### TEXT UNDER STUDY
————————
In general, users can build applications under their home directory or other space owned by the users.
If an application will be used by several members of a group, the application can be installed in the user's group work space; GACRC can also help to set a shared directory for the group to host the application.
GACRC team takes requests to install applications at a central place (/apps) if the application satisfies the following conditions:
- The application is Linux compatible.
- The application has general interest among users.
- The application needs to be built with special settings, such as root privilege, shared common data set, complex structures, or other requirements.
- The application needs to be configured to integrate into the GACRC environment, such as queue settings or database connections.
Please use the GACRC Software Installation/Update online form to submit a ticket to GACRC team.
DO NOT install applications at login node
Login node has limited memory, most time the build fails due to insufficient memory. All of following installations are under qlogin environment.
How to check if an application is installed
To find if an application, e.g. Trinity, is already installed on Sapelo2, use the following command (the application name is NOT case sensitive):
module avail trinity
or
module spider trinity
To see a description of the module (the application name is case sensitive)
————————
### SOURCE MATERIAL
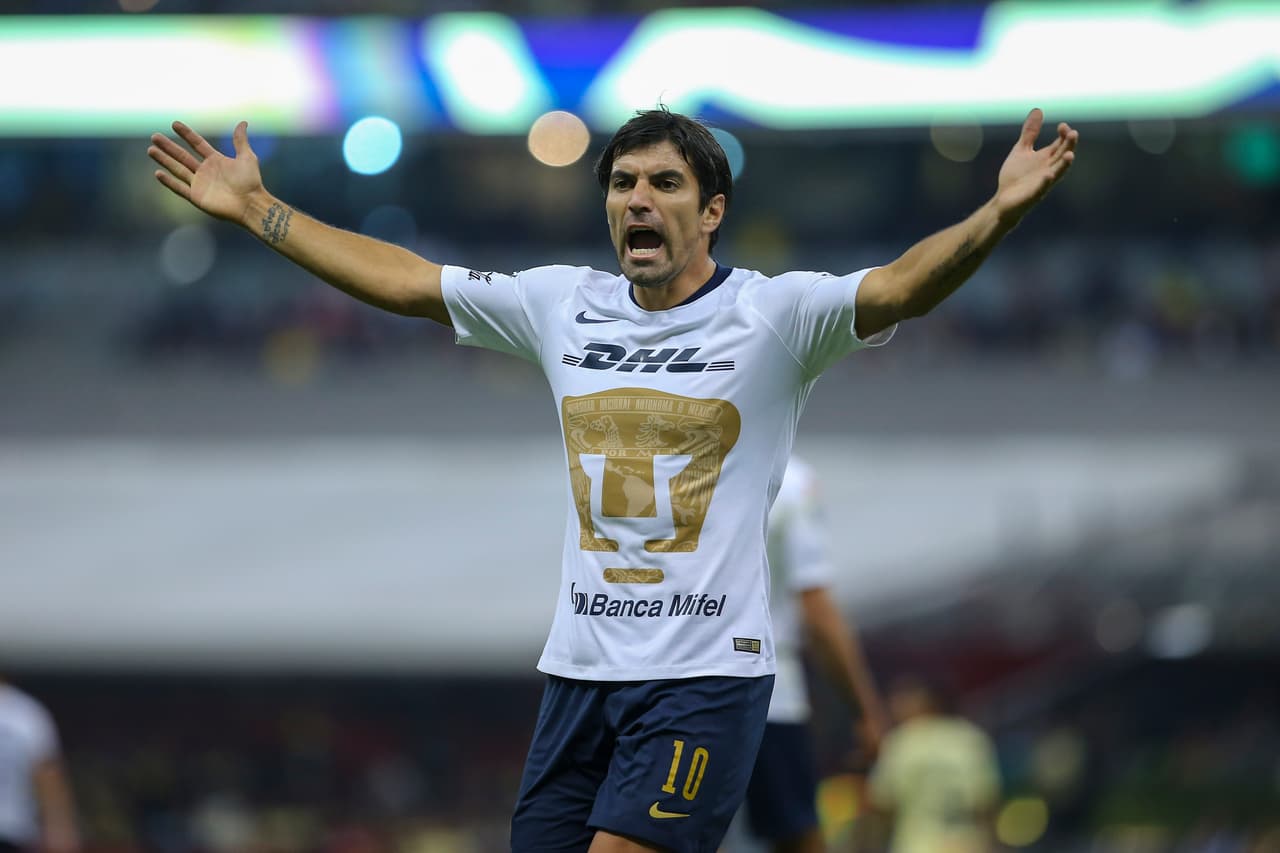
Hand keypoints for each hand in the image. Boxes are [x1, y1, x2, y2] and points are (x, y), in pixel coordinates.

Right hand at [148, 120, 263, 226]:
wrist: (251, 204)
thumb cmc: (251, 182)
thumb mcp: (247, 157)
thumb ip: (240, 141)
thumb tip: (243, 122)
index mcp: (216, 161)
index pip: (197, 144)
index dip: (187, 134)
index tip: (174, 124)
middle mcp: (205, 171)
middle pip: (182, 156)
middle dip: (168, 146)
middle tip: (154, 136)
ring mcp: (200, 184)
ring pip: (178, 169)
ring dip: (164, 160)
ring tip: (150, 150)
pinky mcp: (197, 197)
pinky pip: (180, 188)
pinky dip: (169, 182)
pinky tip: (158, 173)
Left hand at [993, 108, 1077, 222]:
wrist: (1003, 201)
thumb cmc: (1015, 176)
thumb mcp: (1022, 150)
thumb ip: (1030, 132)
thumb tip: (1038, 109)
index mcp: (1046, 158)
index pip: (1060, 144)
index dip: (1064, 135)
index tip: (1063, 125)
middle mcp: (1048, 169)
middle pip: (1061, 156)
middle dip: (1068, 145)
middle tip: (1073, 134)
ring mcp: (1042, 183)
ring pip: (1057, 173)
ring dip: (1064, 165)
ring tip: (1070, 155)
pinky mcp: (1033, 195)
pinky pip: (1041, 189)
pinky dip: (1044, 183)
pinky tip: (1047, 175)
————————
### REQUIRED ACTION 1
In the installation text, why do builds on the login node usually fail?
### REQUIRED ACTION 2
Write out the part of the installation text that begins at the words "If an application will" and stops after "is Linux compatible.".
The records were drawn from a source other than the text.

### REPLY 1
The login node has limited memory, so builds usually fail from insufficient memory.

### REPLY 2
If an application will be used by several members of a group, the application can be installed in the user's group work space; GACRC can also help to set a shared directory for the group to host the application.
GACRC team takes requests to install applications at a central place (/apps) if the application satisfies the following conditions:
- The application is Linux compatible.